*LO QUE SE PIDE*
Según el texto sobre la vida sin electricidad en el Líbano, ¿a qué actividades dedica Umm Rafi sus días? Enuméralas todas.
---------- TEXTO EXTRAÍDO
Oriente Medio

La vida en la oscuridad del Líbano

En un país con menos de dos horas de electricidad pública al día, la ciudadanía busca alternativas para desarrollar sus días en dignidad

Uno de los edificios destruidos por la explosión de agosto de 2020.

Uno de los edificios destruidos por la explosión de agosto de 2020. / Andrea López-Tomás

Andrea López-Tomàs

Cuando, de repente, en un bar se va la luz, nadie deja de hablar. Todo sigue como si la electricidad continuara funcionando. Ni se inmutan. No se detienen las conversaciones. “Bienvenidos al Líbano”, dicen con sorna los locales a los turistas alarmados por la negrura que invade de pronto el lugar. En el local contiguo, tampoco hay electricidad pero eso no impide la sucesión de brindis, carcajadas y confesiones a lo largo de esta bulliciosa calle de Beirut, donde ahogar las penas en alcohol. Y es que los libaneses son un pueblo acostumbrado a la oscuridad. No les queda otro remedio. En un país con menos de dos horas de electricidad proporcionada por el gobierno al día, más de cuatro millones de personas tratan de vivir en dignidad.

Umm Rafi recuerda sus largas jornadas como costurera. En su casa de altos techos e impolutos suelos en el barrio beirutí de Mar Mikhael, despliega todo un muestrario de creaciones. Muchos de sus más elaborados bordados los ha hecho a mano. Su barrio, muy cercano al puerto, fue uno de los más afectados por la explosión del 4 de agosto del 2020 que mató a al menos 215 personas. Umm Rafi conservó la vida –“pero, ¿de qué manera?”, se pregunta–, aunque perdió, entre muchas otras cosas, su herramienta de trabajo: su máquina de coser. “Tengo muchas ganas de trabajar, sólo necesito la máquina, pero ni mis hijos pueden comprarme una nueva ni ninguna oenegé me la puede proveer”, afirma.

Umm Rafi, libanesa armenia de 77 años, espera a que el agua se caliente para poder darse una ducha.

Umm Rafi, libanesa armenia de 77 años, espera a que el agua se caliente para poder darse una ducha. / Andrea López-Tomás

Por eso, esta libanesa armenia de 77 años pasa sus días cocinando, limpiando y rezando. Sin electricidad en casa, no hay mucho más que pueda hacer. “A veces, el gobierno nos provee de una hora o media hora de luz al día, aunque hace un par de semanas que no llega nada”, denuncia. Cuando, sin anunciarlo, empiezan a sonar los pitidos de encendido de los electrodomésticos, Umm Rafi corre. Aunque sea de madrugada, aprovecha para poner un programa rápido de la lavadora o para encender el calefactor un rato. No sabe cuando volverán a apagarse las luces.
--------------------
---------- DATOS SIN PROCESAR
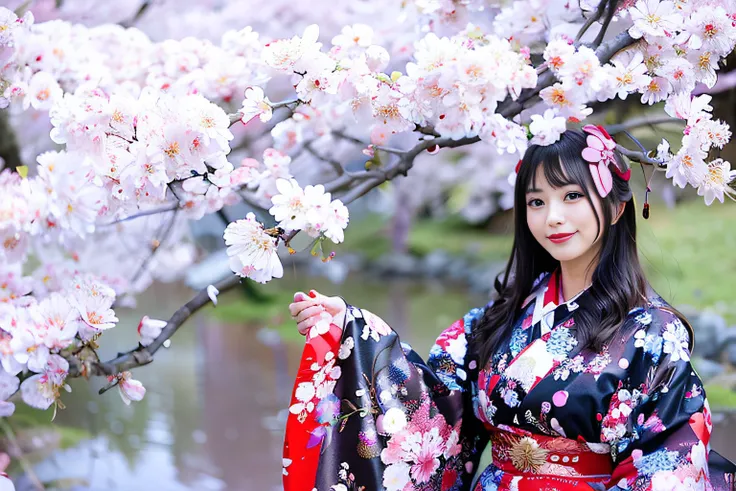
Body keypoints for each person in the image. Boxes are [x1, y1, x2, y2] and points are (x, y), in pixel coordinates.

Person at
--------------------
*TAREA RESUELTA*
Cocinar, limpiar y rezar.